Unit 05 of 12
Unit 5: Discovery: finding problems worth solving
Learning objectives
By the end of this unit, you should be able to explain why discovery matters and what happens when teams skip it, describe the continuous discovery framework, and plan a lightweight discovery cycle for a product problem.
Video script
Reading material
The opportunity solution tree
The opportunity solution tree (OST) is Teresa Torres' framework for organizing discovery work. It has four layers.
The outcome sits at the top. This is the measurable goal your team is pursuing. It should be something you can observe and measure, like "increase the percentage of new users who complete onboarding in their first session from 40% to 60%."
Opportunities branch off the outcome. These are the customer needs, pain points, and desires that are connected to the outcome. "New users don't understand the value of the product during onboarding" or "The setup process requires information that new users don't have readily available." Opportunities come from customer research.
Solutions branch off each opportunity. For each problem, there are multiple possible solutions. The solution level is where features live, but they're connected to specific opportunities, which means every feature has a clear reason for existing.
Experiments branch off each solution. Before committing to building a solution, you test the riskiest assumptions through lightweight experiments. Can users complete this task with a prototype? Do they actually experience this pain point with the frequency we assumed? Would they change their behavior if this capability existed?
The OST is useful because it makes your reasoning visible. Instead of jumping from outcome to solution ("We need to improve onboarding, so let's build a wizard"), you map the intermediate steps and test the assumptions that connect them.
Discovery anti-patterns
The annual research project. Some teams do discovery once a year, usually before annual planning. They conduct a bunch of interviews, synthesize the findings, and use them to plan the next year's roadmap. Then they don't talk to customers again until the next planning cycle. By the time they build the features, the insights are stale.
The survey trap. Teams that rely primarily on surveys for user research are getting data without context. Surveys tell you what people check on a form. Interviews tell you why. Use surveys for scale and interviews for depth.
Discovery theater. Teams that conduct interviews but don't actually use the findings. The research goes into a slide deck, the slide deck goes into a shared drive, and the team builds whatever was already planned. Discovery is only useful if it influences decisions.
Solution-first discovery. "We've decided to build a chatbot. Let's do some research to validate it." This isn't discovery. This is confirmation bias with a research budget. Real discovery starts with the problem, not the solution.
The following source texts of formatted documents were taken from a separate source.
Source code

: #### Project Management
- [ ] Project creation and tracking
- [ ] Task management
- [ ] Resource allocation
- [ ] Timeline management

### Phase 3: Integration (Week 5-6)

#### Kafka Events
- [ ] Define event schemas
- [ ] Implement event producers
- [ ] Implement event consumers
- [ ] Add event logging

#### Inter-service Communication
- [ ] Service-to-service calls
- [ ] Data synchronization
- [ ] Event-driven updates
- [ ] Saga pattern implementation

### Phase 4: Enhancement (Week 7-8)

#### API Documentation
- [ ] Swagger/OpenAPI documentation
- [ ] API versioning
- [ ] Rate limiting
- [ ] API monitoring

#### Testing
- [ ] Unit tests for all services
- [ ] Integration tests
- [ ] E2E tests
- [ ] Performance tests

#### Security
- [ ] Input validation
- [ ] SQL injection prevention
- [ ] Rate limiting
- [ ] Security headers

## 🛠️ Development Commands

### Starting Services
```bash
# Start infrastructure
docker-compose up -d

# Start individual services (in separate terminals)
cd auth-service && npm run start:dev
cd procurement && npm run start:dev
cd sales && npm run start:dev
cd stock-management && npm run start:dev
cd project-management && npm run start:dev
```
AI-assisted discovery tools
Use AI for transcription and synthesis after customer conversations. Have AI identify themes across 10+ interviews you wouldn't have time to cross-reference manually. Use AI to generate prototype content and mockups for assumption testing. Let AI analyze product usage data to identify behavioral patterns that suggest unmet needs.
Don't use AI to replace customer conversations. Don't trust AI-generated personas as if they were real customers. Don't let AI-synthesized insights bypass the team's judgment about what matters.
Practical exercise
Exercise: Build a mini opportunity solution tree
Pick a product you use that has a noticeable problem (something that frustrates you regularly).
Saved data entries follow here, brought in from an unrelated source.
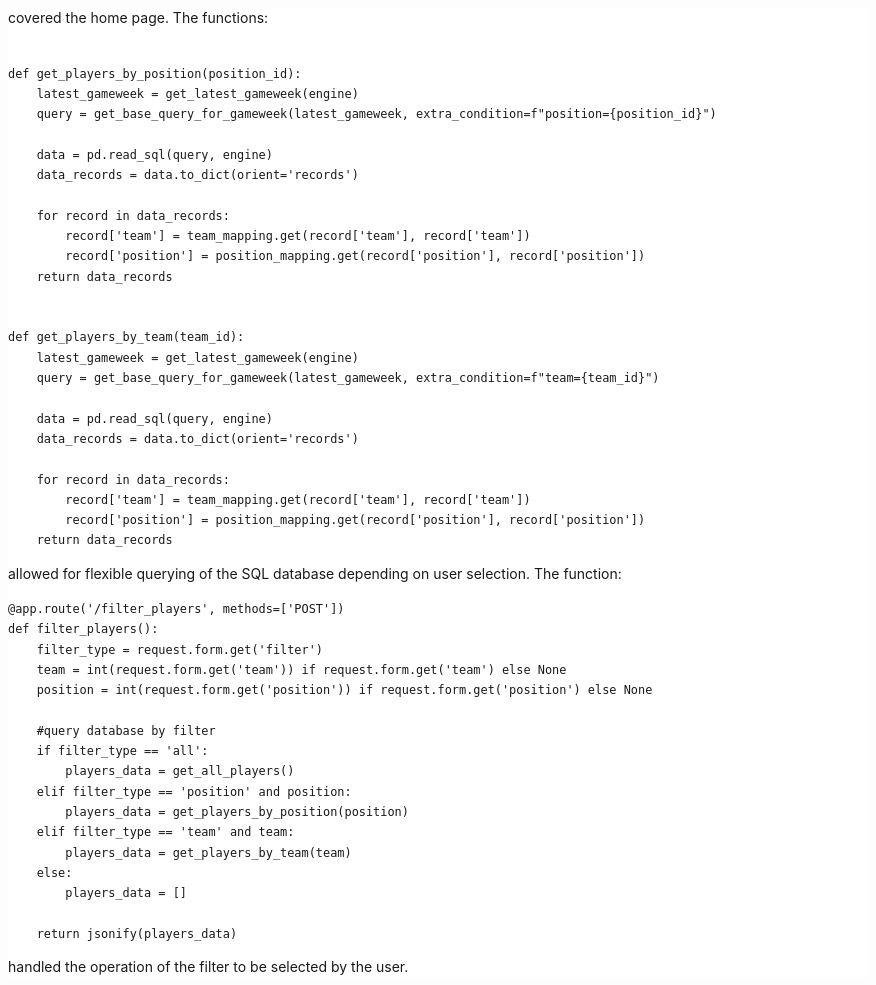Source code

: covered the home page. The functions:

```

def get_players_by_position(position_id):
    latest_gameweek = get_latest_gameweek(engine)
    query = get_base_query_for_gameweek(latest_gameweek, extra_condition=f"position={position_id}")

    data = pd.read_sql(query, engine)
    data_records = data.to_dict(orient='records')

    for record in data_records:
        record['team'] = team_mapping.get(record['team'], record['team'])
        record['position'] = position_mapping.get(record['position'], record['position'])
    return data_records


def get_players_by_team(team_id):
    latest_gameweek = get_latest_gameweek(engine)
    query = get_base_query_for_gameweek(latest_gameweek, extra_condition=f"team={team_id}")

    data = pd.read_sql(query, engine)
    data_records = data.to_dict(orient='records')

    for record in data_records:
        record['team'] = team_mapping.get(record['team'], record['team'])
        record['position'] = position_mapping.get(record['position'], record['position'])
    return data_records

```

allowed for flexible querying of the SQL database depending on user selection. The function:

```
@app.route('/filter_players', methods=['POST'])
def filter_players():
    filter_type = request.form.get('filter')
    team = int(request.form.get('team')) if request.form.get('team') else None
    position = int(request.form.get('position')) if request.form.get('position') else None

    #query database by filter
    if filter_type == 'all':
        players_data = get_all_players()
    elif filter_type == 'position' and position:
        players_data = get_players_by_position(position)
    elif filter_type == 'team' and team:
        players_data = get_players_by_team(team)
    else:
        players_data = []

    return jsonify(players_data)
```

handled the operation of the filter to be selected by the user.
- Define an outcome that solving this problem would support.
- List 3-4 opportunities (different aspects of the problem or related pain points).
- For your top opportunity, brainstorm 3 possible solutions.
- For your top solution, list 2-3 assumptions that would need to be true for it to work.
- Design one lightweight experiment to test the riskiest assumption. What would you do, who would you test with, and what result would tell you the assumption is valid?
Keep the whole thing to one page. The goal is to practice the structure, not to be exhaustive.